Georgetown vs. Villanova: Austin Freeman scores 30 points as Hoyas hold on

By Tarik El-Bashir
Washington Post Staff Writer
Saturday, January 29, 2011; 11:10 PM

PHILADELPHIA - A near-capacity crowd was whipped into a frenzy inside Wells Fargo Center, Villanova's defenders swarmed all over the court and a crucial Big East game had yet to be decided.

Austin Freeman, though, was the picture of calm and cool amid the noise and pressure. The senior scored 10 of Georgetown's final 12 points, including a long jumper from the corner in the final minute, and finished with 30 points to lift the 21st-ranked Hoyas to their fourth straight victory, 69-66 over No. 8 Villanova on Saturday afternoon.

"Austin Freeman, in most situations, is unflappable," Georgetown Coach John Thompson III said. "So that last three minutes was just indicative of what he's done here for four years. I tell you what: I'm glad number 15 is on our team. There's a comfort level. [Villanova] was running, jumping, trapping, tripling sometimes. It made it hard to do anything. But we felt that when he had the ball in his hands, good things happen."

Freeman's third 30-point performance of the season helped the Hoyas improve to 16-5 overall, 5-4 in the conference and extend their longest winning streak in league play since a run of six in a row in 2007-08. The Wildcats, meantime, suffered their first loss at home this season (11-1) and their third defeat in four games. Afterward, they lamented their inability to stop Georgetown's leading scorer.

"He made every play down the stretch," Villanova Coach Jay Wright said of Freeman, who grabbed four rebounds and matched a career high with six assists. "And not just shots."

Despite owning leads of 11 and 10 points in the second half, the Hoyas found themselves clinging to a one-point edge after Corey Stokes and Maalik Wayns led a 6-0 charge that trimmed the visitors' edge to 61-60.

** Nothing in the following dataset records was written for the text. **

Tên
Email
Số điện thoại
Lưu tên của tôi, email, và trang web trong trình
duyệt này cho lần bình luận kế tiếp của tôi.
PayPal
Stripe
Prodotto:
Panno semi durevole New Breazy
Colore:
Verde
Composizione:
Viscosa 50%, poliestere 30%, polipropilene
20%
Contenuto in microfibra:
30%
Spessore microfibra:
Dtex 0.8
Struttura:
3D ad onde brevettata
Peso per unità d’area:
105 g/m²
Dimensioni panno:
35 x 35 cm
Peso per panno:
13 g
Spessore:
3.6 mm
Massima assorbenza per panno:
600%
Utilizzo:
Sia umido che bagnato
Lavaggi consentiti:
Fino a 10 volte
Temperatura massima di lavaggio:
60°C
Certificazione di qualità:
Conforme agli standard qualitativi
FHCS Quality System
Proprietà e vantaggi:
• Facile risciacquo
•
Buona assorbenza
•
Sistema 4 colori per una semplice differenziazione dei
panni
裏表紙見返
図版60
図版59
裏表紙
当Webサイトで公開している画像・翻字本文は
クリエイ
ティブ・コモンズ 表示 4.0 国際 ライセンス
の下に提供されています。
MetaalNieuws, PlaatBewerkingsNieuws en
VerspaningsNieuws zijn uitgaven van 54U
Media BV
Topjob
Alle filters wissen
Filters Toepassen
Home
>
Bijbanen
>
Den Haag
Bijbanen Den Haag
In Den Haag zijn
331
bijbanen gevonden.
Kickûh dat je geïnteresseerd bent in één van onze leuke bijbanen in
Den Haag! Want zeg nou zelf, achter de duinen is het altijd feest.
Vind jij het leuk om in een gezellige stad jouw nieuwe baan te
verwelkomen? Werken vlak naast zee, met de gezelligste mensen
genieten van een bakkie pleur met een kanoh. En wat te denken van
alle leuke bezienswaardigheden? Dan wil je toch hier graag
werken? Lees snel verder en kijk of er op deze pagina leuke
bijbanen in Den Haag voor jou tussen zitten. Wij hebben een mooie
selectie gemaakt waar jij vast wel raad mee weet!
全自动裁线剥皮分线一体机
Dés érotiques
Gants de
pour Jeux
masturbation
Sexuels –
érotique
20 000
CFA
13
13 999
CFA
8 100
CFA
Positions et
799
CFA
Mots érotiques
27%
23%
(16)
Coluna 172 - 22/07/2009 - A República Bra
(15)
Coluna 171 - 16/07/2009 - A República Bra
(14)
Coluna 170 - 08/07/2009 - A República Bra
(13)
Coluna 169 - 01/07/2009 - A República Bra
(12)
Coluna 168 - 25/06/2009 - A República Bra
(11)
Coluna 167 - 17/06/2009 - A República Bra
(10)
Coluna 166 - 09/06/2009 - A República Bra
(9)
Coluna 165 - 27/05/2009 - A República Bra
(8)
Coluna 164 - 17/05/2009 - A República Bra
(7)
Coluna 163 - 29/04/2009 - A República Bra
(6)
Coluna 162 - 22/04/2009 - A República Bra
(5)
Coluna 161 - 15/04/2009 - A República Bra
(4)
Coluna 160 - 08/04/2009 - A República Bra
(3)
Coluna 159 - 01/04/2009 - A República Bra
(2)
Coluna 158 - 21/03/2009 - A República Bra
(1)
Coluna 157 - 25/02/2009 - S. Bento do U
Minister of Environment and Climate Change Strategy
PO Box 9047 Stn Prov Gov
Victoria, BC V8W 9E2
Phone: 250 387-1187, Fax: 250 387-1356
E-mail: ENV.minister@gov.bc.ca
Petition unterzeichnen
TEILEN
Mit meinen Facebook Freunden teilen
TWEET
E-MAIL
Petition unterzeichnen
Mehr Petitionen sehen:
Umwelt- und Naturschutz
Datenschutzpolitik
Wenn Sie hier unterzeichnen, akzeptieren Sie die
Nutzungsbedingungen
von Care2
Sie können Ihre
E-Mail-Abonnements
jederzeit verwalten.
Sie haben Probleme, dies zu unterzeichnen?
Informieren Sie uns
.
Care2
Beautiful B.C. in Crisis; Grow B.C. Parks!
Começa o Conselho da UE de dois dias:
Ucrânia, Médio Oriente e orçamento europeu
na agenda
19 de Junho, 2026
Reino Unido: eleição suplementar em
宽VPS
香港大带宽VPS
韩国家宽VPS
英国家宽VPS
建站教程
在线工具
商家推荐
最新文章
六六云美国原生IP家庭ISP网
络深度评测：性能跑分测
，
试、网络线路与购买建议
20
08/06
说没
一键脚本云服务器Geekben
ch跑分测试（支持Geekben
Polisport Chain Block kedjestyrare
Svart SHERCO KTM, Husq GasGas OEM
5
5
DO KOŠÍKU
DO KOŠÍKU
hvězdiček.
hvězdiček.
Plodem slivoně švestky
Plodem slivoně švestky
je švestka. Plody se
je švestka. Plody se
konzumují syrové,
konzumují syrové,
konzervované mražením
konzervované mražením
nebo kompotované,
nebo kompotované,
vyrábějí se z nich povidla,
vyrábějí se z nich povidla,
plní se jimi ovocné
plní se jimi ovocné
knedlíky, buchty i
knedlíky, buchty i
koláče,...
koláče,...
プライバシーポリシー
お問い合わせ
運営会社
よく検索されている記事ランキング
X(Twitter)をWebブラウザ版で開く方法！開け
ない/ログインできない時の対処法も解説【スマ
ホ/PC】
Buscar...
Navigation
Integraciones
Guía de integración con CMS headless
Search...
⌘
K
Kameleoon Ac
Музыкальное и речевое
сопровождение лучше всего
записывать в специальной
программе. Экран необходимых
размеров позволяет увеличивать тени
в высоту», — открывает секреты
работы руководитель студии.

That, as it turned out, was Freeman's cue to seize control. He scored a putback of his own miss to restore Georgetown's three-point advantage. Then, after Corey Fisher knocked down a pair free throws, Freeman made one of the Hoyas' biggest shots of the season - with a little help from point guard Chris Wright.

Trapped against the sideline by two Wildcats and out of timeouts, Wright muscled his way through the defenders and fired a cross-court pass to Freeman, who nailed a long jumper just in front of the Georgetown bench to put the Hoyas ahead, 65-62, with 40.9 seconds left to play. Four seconds were on the shot clock when he launched the shot.

"I told you I'm strong," cracked Wright, who had six assists but finished without a point for the first time since his freshman season. "They tried to tackle me and I just tried to break through it."

Freeman added, "When Chris passed me the ball, I at least wanted to get the ball on the rim."

Moments later, Freeman slipped out a trap near midcourt and rifled a pass to Nate Lubick (eight points, three assists) for a wide-open dunk to make the score 67-64. Again, the Wildcats cut their deficit to a point, but after Freeman made a pair of free throws (he's made 23 in a row over the past four games), Antonio Pena and Dominic Cheek each missed desperation three-point attempts as the Hoyas held on and improved to 15-0 when scoring 68 points or more.

One game after shutting down St. John's guards, Georgetown's defense, led by Wright and Lubick, limited the Wildcats to 40.7 percent shooting and contained Fisher, Wayns and Stokes, Villanova's perimeter threats. Six Hoyas blocked at least one shot.

"Defensive focus has been better," Thompson said. "Our guys are starting to take a little bit of ownership and pride in, 'I need to stop my man.' "

Since losing three straight games earlier this month, the Hoyas have fought their way back into contention in a conference that's been anything but predictable. Saturday's win was another huge step.

Pittsburgh Coach Jamie Dixon "said this a few weeks ago: The first part of the season, Big East teams beat up on the rest of the country," Thompson said. "Now conference play starts, we start to beat each other up and people out there are going to start questioning: 'What's wrong with this team? What's wrong with that team?' It's life in the Big East. We had to climb out. And we still are climbing out."

That climb will be much easier if Freeman, the reigning conference player of the week, keeps this up. He's averaging 24.3 points during the winning streak.

"We all have roles, and Austin's role is to score 30 points in games like this," Wright joked. "On the defensive end, we were all focused on guarding penetration and containing our guys and forcing them into tough shots. On offense, it was get the ball to Austin."